Versão radiofónica: aqui
Um exercício bom seria pormo-nos a adivinhar onde dorme o Ricardo, da Uber, agora que está em Lisboa. O que é material na vida dele, afinal? Nada mais que aquele carro?
Perguntei-mo há dias, de regresso da casa dos compadres, após o habitual jantar pré-natalício da que chamados “família escolhida”.
Há anos que me mantinha fiel aos táxis, por uma solidariedade que talvez não fosse mais do que o desejo de guardar viva a Lisboa do meu tempo. Só que no último Outono, de passagem pelo continente, apanhei, consecutivos, três táxis cujos motoristas insultaram os congéneres da Uber, aos gritos pela janela, apenas pelo facto de existirem.
Chateei-me.
Entretanto, o Ricardo, chamado pela Pipa, recolheu-nos na Lapa, guiado pelo seu GPS. Tinha o carro asseado e foi logo simpático, à procura do tom para aquela hospitalidade em particular. A Catarina falou-lhe dos Açores, o que introduziu uma nota de bonomia na conversa, e então ele contou que era de Loulé e chegara a Lisboa havia escassas duas horas, com o carro que comprara cinco meses antes para fazer serviço no Algarve.

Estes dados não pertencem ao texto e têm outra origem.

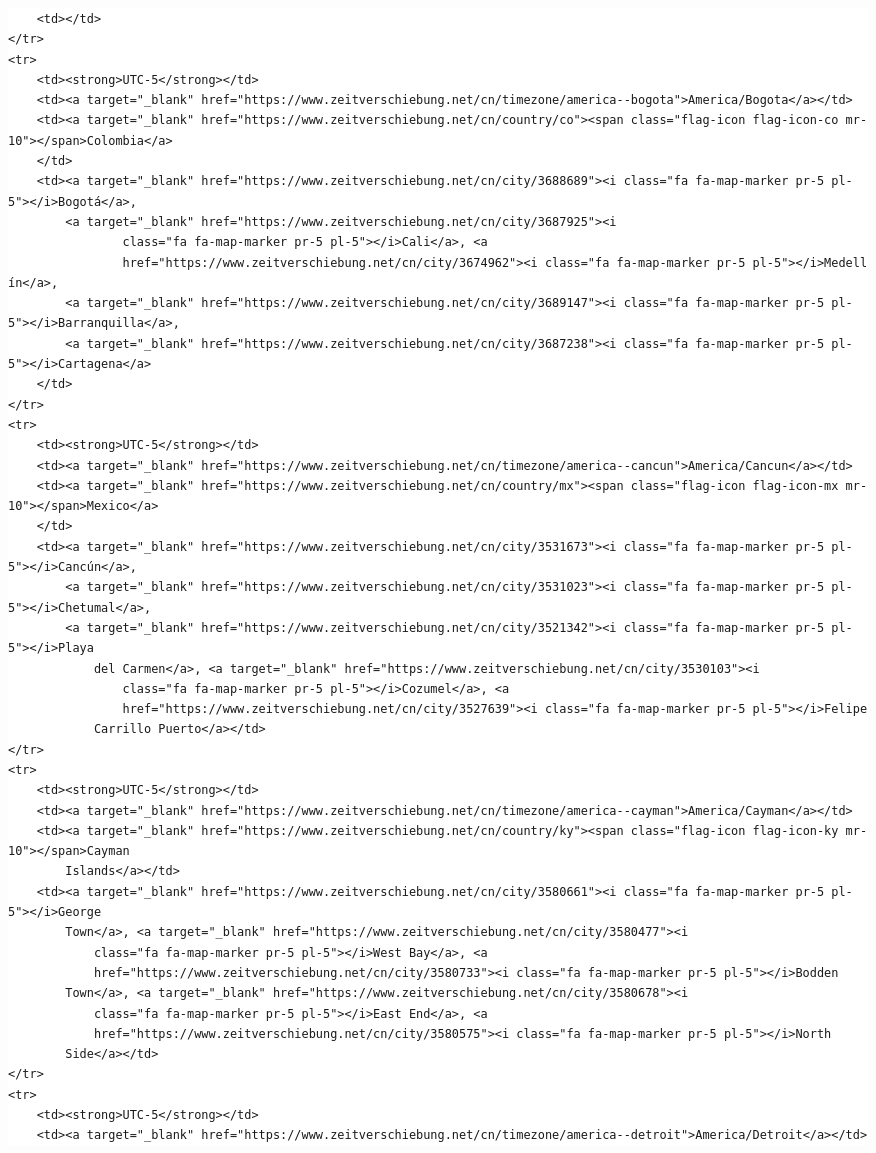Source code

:         <td></td>
    </tr>
    <tr>
        <td><strong>UTC-5</strong></td>
        <td><a target="_blank" href="https://www.zeitverschiebung.net/cn/timezone/america--bogota">America/Bogota</a></td>
        <td><a target="_blank" href="https://www.zeitverschiebung.net/cn/country/co"><span class="flag-icon flag-icon-co mr-10"></span>Colombia</a>
        </td>
        <td><a target="_blank" href="https://www.zeitverschiebung.net/cn/city/3688689"><i class="fa fa-map-marker pr-5 pl-5"></i>Bogotá</a>,
            <a target="_blank" href="https://www.zeitverschiebung.net/cn/city/3687925"><i
                    class="fa fa-map-marker pr-5 pl-5"></i>Cali</a>, <a
                    href="https://www.zeitverschiebung.net/cn/city/3674962"><i class="fa fa-map-marker pr-5 pl-5"></i>Medellín</a>,
            <a target="_blank" href="https://www.zeitverschiebung.net/cn/city/3689147"><i class="fa fa-map-marker pr-5 pl-5"></i>Barranquilla</a>,
            <a target="_blank" href="https://www.zeitverschiebung.net/cn/city/3687238"><i class="fa fa-map-marker pr-5 pl-5"></i>Cartagena</a>
        </td>
    </tr>
    <tr>
        <td><strong>UTC-5</strong></td>
        <td><a target="_blank" href="https://www.zeitverschiebung.net/cn/timezone/america--cancun">America/Cancun</a></td>
        <td><a target="_blank" href="https://www.zeitverschiebung.net/cn/country/mx"><span class="flag-icon flag-icon-mx mr-10"></span>Mexico</a>
        </td>
        <td><a target="_blank" href="https://www.zeitverschiebung.net/cn/city/3531673"><i class="fa fa-map-marker pr-5 pl-5"></i>Cancún</a>,
            <a target="_blank" href="https://www.zeitverschiebung.net/cn/city/3531023"><i class="fa fa-map-marker pr-5 pl-5"></i>Chetumal</a>,
            <a target="_blank" href="https://www.zeitverschiebung.net/cn/city/3521342"><i class="fa fa-map-marker pr-5 pl-5"></i>Playa
                del Carmen</a>, <a target="_blank" href="https://www.zeitverschiebung.net/cn/city/3530103"><i
                    class="fa fa-map-marker pr-5 pl-5"></i>Cozumel</a>, <a
                    href="https://www.zeitverschiebung.net/cn/city/3527639"><i class="fa fa-map-marker pr-5 pl-5"></i>Felipe
                Carrillo Puerto</a></td>
    </tr>
    <tr>
        <td><strong>UTC-5</strong></td>
        <td><a target="_blank" href="https://www.zeitverschiebung.net/cn/timezone/america--cayman">America/Cayman</a></td>
        <td><a target="_blank" href="https://www.zeitverschiebung.net/cn/country/ky"><span class="flag-icon flag-icon-ky mr-10"></span>Cayman
            Islands</a></td>
        <td><a target="_blank" href="https://www.zeitverschiebung.net/cn/city/3580661"><i class="fa fa-map-marker pr-5 pl-5"></i>George
            Town</a>, <a target="_blank" href="https://www.zeitverschiebung.net/cn/city/3580477"><i
                class="fa fa-map-marker pr-5 pl-5"></i>West Bay</a>, <a
                href="https://www.zeitverschiebung.net/cn/city/3580733"><i class="fa fa-map-marker pr-5 pl-5"></i>Bodden
            Town</a>, <a target="_blank" href="https://www.zeitverschiebung.net/cn/city/3580678"><i
                class="fa fa-map-marker pr-5 pl-5"></i>East End</a>, <a
                href="https://www.zeitverschiebung.net/cn/city/3580575"><i class="fa fa-map-marker pr-5 pl-5"></i>North
            Side</a></td>
    </tr>
    <tr>
        <td><strong>UTC-5</strong></td>
        <td><a target="_blank" href="https://www.zeitverschiebung.net/cn/timezone/america--detroit">America/Detroit</a></td>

Pusera-se de imediato ao trabalho. Agora, planeava ficar até dia 24, ir fazer o Ano Novo a Vilamoura e regressar à capital.
– Isto no Algarve anda muito mal… – suspirou.

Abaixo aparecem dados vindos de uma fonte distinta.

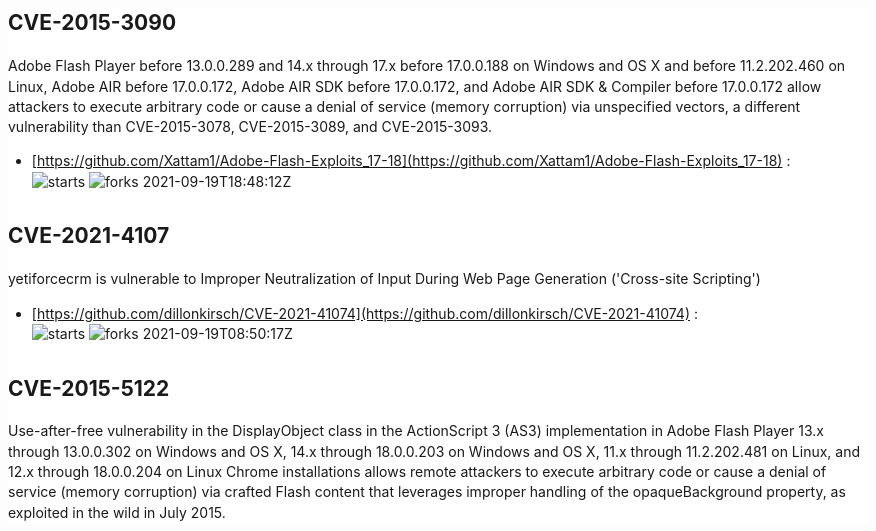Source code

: ## CVE-2015-3090
 Adobe Flash Player before 13.0.0.289 and 14.x through 17.x before 17.0.0.188 on Windows and OS X and before 11.2.202.460 on Linux, Adobe AIR before 17.0.0.172, Adobe AIR SDK before 17.0.0.172, and Adobe AIR SDK & Compiler before 17.0.0.172 allow attackers to execute arbitrary code or cause a denial of service (memory corruption) via unspecified vectors, a different vulnerability than CVE-2015-3078, CVE-2015-3089, and CVE-2015-3093.

- [https://github.com/Xattam1/Adobe-Flash-Exploits_17-18](https://github.com/Xattam1/Adobe-Flash-Exploits_17-18) :  
![starts](https://img.shields.io/github/stars/Xattam1/Adobe-Flash-Exploits_17-18.svg) 
![forks](https://img.shields.io/github/forks/Xattam1/Adobe-Flash-Exploits_17-18.svg) 
2021-09-19T18:48:12Z

## CVE-2021-4107
 yetiforcecrm is vulnerable to Improper Neutralization of Input During Web Page Generation ('Cross-site Scripting')

- [https://github.com/dillonkirsch/CVE-2021-41074](https://github.com/dillonkirsch/CVE-2021-41074) :  
![starts](https://img.shields.io/github/stars/dillonkirsch/CVE-2021-41074.svg) 
![forks](https://img.shields.io/github/forks/dillonkirsch/CVE-2021-41074.svg) 
2021-09-19T08:50:17Z

## CVE-2015-5122
 Use-after-free vulnerability in the DisplayObject class in the ActionScript 3 (AS3) implementation in Adobe Flash Player 13.x through 13.0.0.302 on Windows and OS X, 14.x through 18.0.0.203 on Windows and OS X, 11.x through 11.2.202.481 on Linux, and 12.x through 18.0.0.204 on Linux Chrome installations allows remote attackers to execute arbitrary code or cause a denial of service (memory corruption) via crafted Flash content that leverages improper handling of the opaqueBackground property, as exploited in the wild in July 2015.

Não conhecia Lisboa. Nunca passara mais de uma semana na cidade e, sem o seu GPS, estaria perdido. Mas mantinha um sorriso verdadeiro, até feliz, e eu dei por mim a ter muita pena dele – mesmo se fazia pela vida, como nós na sua idade (e até na nossa).
Dormiria onde? – perguntei-me. Em casa de uma namorada? No sótão de um tio? Numa pensão rasca? E sobretudo: o que restaria de material na vida dele? Qual seria a sua casa? O que de físico o prenderia à vida? Quais seriam as suas rotinas, os seus lugares, os seus objectos?
Em suma: num mudo em desmaterialização acelerada, no qual se pode chegar a uma cidade desconhecida e começar de imediato a trabalhar por conta própria, a que se reduzem as nossas coisinhas? O que é que, hoje, nos prende ao mundo físico e nos obriga a lembrarmo-nos dele?
Na manhã seguinte, descarreguei a aplicação da Uber, juntei-lhe os dados do cartão de crédito e contratei cinco fretes de enfiada. Despachei com conforto bastos afazeres, e no rosto de cada motorista procurei sinais sobre onde seria a sua casa, se teria família, a que chamaria as suas coisas.
Suponho que seja da idade. Hoje, a nossa casa, os nossos objectos, as nossas árvores e terras – tudo isso me parece um registo importante da nossa passagem pelo mundo. O meu tio David, o homem mais pobre que conheci, tinha a casa toda decorada com aqueles bonequinhos de plástico que saíam nos gelados, e eu lembro-me de olhar para eles, depois da sua morte, como a história de uma vida.
Já o Ricardo, imagino, não tem coisinhas. Tem um carro que talvez até seja um leasing, um telemóvel que trocará quando o software rebentar com o hardware e umas roupas que desbotarão após três lavagens.
E nós também as temos cada vez menos, às coisas. Já nem o dinheiro é tangível. Chamamos um Uber e vai ter ao crédito. Entramos numa loja e basta aproximar o cartão da máquina. Tomamos um café e atiramos o dinheiro para dentro de um mealheiro gigante.
Já não se toca nas coisas – nem nos objectos, nem na terra, nem nas pessoas, e menos ainda no dinheiro. Temos as máquinas e as aplicações. Eu nem carteira uso, hoje: tenho uma skin, daquelas que levam três cartões e um par de notas apenas.
O dinheiro é como se diz da comida, naqueles livros para mulheres urgentes de se sentirem malandras outra vez: deve passar “através” de nós. Disso vive o Ricardo também. De táxi, pagando em dinheiro, eu nunca teria chamado cinco carros no mesmo dia. Mas era o cartão a pagar, não eu – e assim se foi o dinheiro todo.
Se calhar devíamos recuperar um significado bom para a palavra materialismo. Começa a fugir ao consumismo, e agora há uma nova metafísica nela.